In TTL for March-April 1996, in a review of Glencoe's middle-school book Merrill Earth Science, Peter U. Rodda noted that Glencoe's treatment of the history of Earth included this murky statement: "Before radiometric dating was available, many people had estimated the age of Earth to be only a few thousand years old [sic]." Rodda pointed out that this was misleading, because the people who believed that Earth was "only a few thousand years old" had derived that belief from biblical lore. They had not "estimated" the age of Earth in any scientific way.

Other textbooks make similar, evasive references to the belief that Earth originated only thousands of years ago. In Holt, Rinehart and Winston's Biology: Principles and Explorations, for example, the student reads that "There is no doubt among scientists that our planet is very old. However, some people disagree, believing that Earth is no more than 10,000 to 20,000 years old . . . ."

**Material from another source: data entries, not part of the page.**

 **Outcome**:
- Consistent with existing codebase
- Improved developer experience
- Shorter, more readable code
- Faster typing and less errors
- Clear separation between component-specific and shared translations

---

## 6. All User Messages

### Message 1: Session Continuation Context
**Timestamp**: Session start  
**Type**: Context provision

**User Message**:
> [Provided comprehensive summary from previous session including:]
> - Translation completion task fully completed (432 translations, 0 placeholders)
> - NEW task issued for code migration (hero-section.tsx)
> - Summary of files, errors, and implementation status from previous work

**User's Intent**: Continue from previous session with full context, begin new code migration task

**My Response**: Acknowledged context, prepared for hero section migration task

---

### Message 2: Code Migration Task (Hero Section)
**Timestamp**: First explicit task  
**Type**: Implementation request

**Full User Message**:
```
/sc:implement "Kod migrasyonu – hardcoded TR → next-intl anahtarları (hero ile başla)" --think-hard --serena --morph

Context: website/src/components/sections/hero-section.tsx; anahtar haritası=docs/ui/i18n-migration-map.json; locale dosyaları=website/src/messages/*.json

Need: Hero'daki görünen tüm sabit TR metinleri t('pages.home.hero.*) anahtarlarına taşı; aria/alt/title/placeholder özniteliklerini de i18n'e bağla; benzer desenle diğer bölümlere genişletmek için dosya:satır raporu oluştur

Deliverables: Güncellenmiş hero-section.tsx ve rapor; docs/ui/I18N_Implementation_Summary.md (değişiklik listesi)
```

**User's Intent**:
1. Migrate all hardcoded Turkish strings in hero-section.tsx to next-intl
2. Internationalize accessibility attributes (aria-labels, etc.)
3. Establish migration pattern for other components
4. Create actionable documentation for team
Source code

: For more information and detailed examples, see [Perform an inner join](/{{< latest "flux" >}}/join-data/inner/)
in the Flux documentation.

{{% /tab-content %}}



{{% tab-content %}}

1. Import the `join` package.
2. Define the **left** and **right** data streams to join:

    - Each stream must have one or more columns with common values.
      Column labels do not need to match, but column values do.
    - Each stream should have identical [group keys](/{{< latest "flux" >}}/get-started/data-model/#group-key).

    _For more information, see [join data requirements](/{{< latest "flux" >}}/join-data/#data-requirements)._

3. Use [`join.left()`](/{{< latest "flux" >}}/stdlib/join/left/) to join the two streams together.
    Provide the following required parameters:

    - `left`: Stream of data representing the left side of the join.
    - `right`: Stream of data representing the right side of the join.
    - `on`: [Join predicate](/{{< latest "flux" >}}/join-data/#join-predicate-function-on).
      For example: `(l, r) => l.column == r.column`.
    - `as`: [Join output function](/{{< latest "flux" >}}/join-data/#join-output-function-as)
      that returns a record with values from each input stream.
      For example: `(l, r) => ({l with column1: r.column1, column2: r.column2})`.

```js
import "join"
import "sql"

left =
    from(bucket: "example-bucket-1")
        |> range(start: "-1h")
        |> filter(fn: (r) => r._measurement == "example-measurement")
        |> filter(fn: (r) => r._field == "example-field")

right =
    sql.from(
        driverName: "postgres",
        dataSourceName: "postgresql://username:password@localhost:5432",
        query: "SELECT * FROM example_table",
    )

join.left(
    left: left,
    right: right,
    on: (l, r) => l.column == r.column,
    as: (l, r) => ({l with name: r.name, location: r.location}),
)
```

Actually, lots of people believe that Earth is even younger than that, but what's important here is that Holt does not identify the "people" or tell say why they disagree with the findings of science. The student may well infer that these people are merely impelled by personal perversity, but that isn't so. Most of the people in question belong to specific religious sects, and their beliefs about the age of Earth are based, directly or indirectly, on the Holy Bible.

The Bible itself makes no statement about Earth's age, but various religionists have tried to infer the age from biblical narratives. The most famous and influential attempt was made more than three centuries ago by the Irish churchman James Ussher, Archbishop of Armagh and Primate of All Ireland, who summed the lifespans of the patriarchs listed in the Book of Genesis, refined that sum by making some theological assumptions, and deduced that the biblical god had created Earth on 23 October in the year 4004 BC. This result, which Ussher promulgated in 1650, has been printed as a margin-note in many editions of the Bible and has acquired the force of scripture among many fundamentalists.

Ussher did more, however, than to infer the date of Earth's origin. He complemented that feat by figuring out when Earth would end. His method was quite plausible (by the standards of his day) because it incorporated the prediction, already made by other religionists, that Earth would endure for 6,000 years. After finding that Earth had begun in 4004 BC, Ussher could add 6,000 years and say that Earth would end in AD 1996, presumably on 22 October. (There is a minor complication here because Ussher was still using the Julian calendar, not the Gregorian calendar that we use now. The day that would have been 22 October 1996 on the Julian calendar was the day that we called 1 November 1996, as it came and went without bringing the predicted cataclysm.)

The figure of 6,000 years had been obtained by combining material from two sources. One source was the first creation myth in the Old Testament, which told of a creation process that took six days of divine labor. The other source was a verse in the second epistle of Peter, part of the New Testament. Here is how that verse has been rendered in the King James Version: "But, beloved, be not ignorant of this one thing, that one day is with the Lord as a thousand years, and a thousand years as one day."

So if Earth arose during a process that took six divine days, and if a divine day was equal to 1,000 earthly years, then Earth's existence would be limited to 6,000 years. You see that, don't you?

If you don't, you'll have to study the craft of learning about nature by interpreting religious texts. It's not easy, and it depends on archaic premises and procedures that are vastly different from those used in science -- and this is why the matters at hand are important. The history of ideas about Earth's past and future, if presented honestly, can be used to great advantage in showing students how science differs from mysticism (as I have tried to suggest by telling about Ussher and by telling why "some people" believe that Earth is young). Students are poorly served, however, when the writers of science textbooks evade issues and conceal material facts.

William J. Bennetta is a professional editor, a fellow of the California Academy of Sciences, the president of The Textbook League, and the editor of The Textbook Letter. He writes often about the propagation of quackery, false "science" and false "history" in schoolbooks.